Bunu gözden kaçırmak amacıyla, kampanya
döneminin eşitsiz koşullarda yürütüldüğünü, oylama günü yaşanan hukuksuzlukları
ve şaibeli durumları anlatıp duruyorlar. Bütün söyledikleri doğru.
Ancak, iktidarın kampanyayı sınırsız ve
kaynağı belirsiz paralarla ne şekilde yürüteceğini görmek için referandumu
beklemeleri mi gerekiyordu? Perşembe'nin geleceği Çarşamba'dan belli değil
miydi?
Cumhurbaşkanlığı seçiminde ve 2015'deki
genel seçimlerde de aynı durum vardı. O zaman ve aradan geçen sürede caydırıcı
ve engelleyici tedbirler alamayanların şimdi şikâyete hakları olur mu?
Referandum günü yapılması muhtemel
hukuksuzları önceden görerek ona göre önlemler almak da CHP'nin görevi değil miydi?
Oy pusulaları arkasında veya zarflarda sandık kurulu mührünün var olup olmadığını
daha oylama başlamadan kontrol edip, yok ise bu eksikliği ikaz edip tamamlatmak,o
sandıklarda görevli CHP’li müşahitlerin
görevi değil miydi?
Tek adam olmayı hedefleyen bir zihniyetin,
her türlü sandık başı hukuksuzluğunu yapacağını öngöremediniz mi?
Cumhurbaşkanı ile çay toplamaya gitmeyi
içine sindiren bir YSK Başkanı’nın yansız davranamayacağını da mı
öngöremediniz?
İktidar sahiplerinin yaptığı baskı
yöntemlerini referandum sürecinde de devam ettirecekleri gerçeğini göremediniz
mi?
Yanlışlığı doğruluğu ayrıca tartışılacak
olan sine i millete dönme konusunu MYK da tartışıyorsunuz, bir genel başkan
yardımcısı bunu kamuoyuna açıkladıktan bir saat sonra hakkı ve haddi olmayan
bir grup başkan vekili partiyi kamuoyu
önünde küçük düşürdüğünü hiç düşünmeden tam aksi yönde bir açıklama yapıyor. Partinin
inanırlılığına gölge düşürüyor.
Şimdi de laf üretmeye devam ederek referandum
sürecindeki kendi yanlışlarınızın, eksikliklerinizin üstünü örtmeye çalışıyorsunuz.

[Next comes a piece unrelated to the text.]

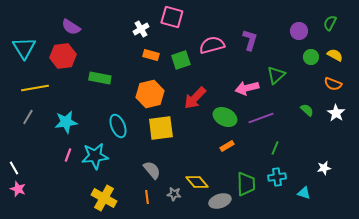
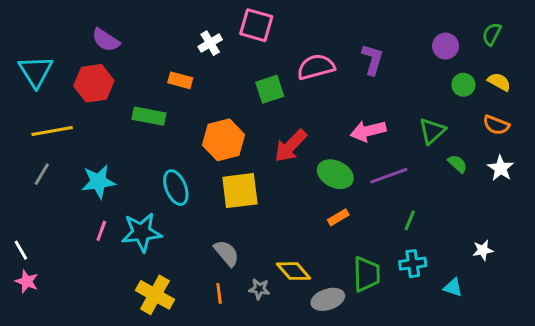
orange rectangle: (151, 55) -> (180, 80), moved
green triangle: (276, 75) -> (432, 131), moved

Kamuoyu sizden vahim gidişi durduracak ve geri çevirecek etkili muhalefet
bekliyor.
Halk, referandumda yapılan oy hırsızlığına
tepki olarak, Anayasanın 34. Maddesinin kendilerine tanıdığı
“silahsız ve saldırısız toplantı ve
gösteri” yapma hakkını kullanarak oylarına
sahip çıkıyor, siz bunun içinde olmayacağınızı söyleyerek, o insanları oy hırsızlarına karşı yalnız bırakıyorsunuz.
Eleştirince kızıyorsunuz ama kızmayın, kızmayın da gereğini yapın.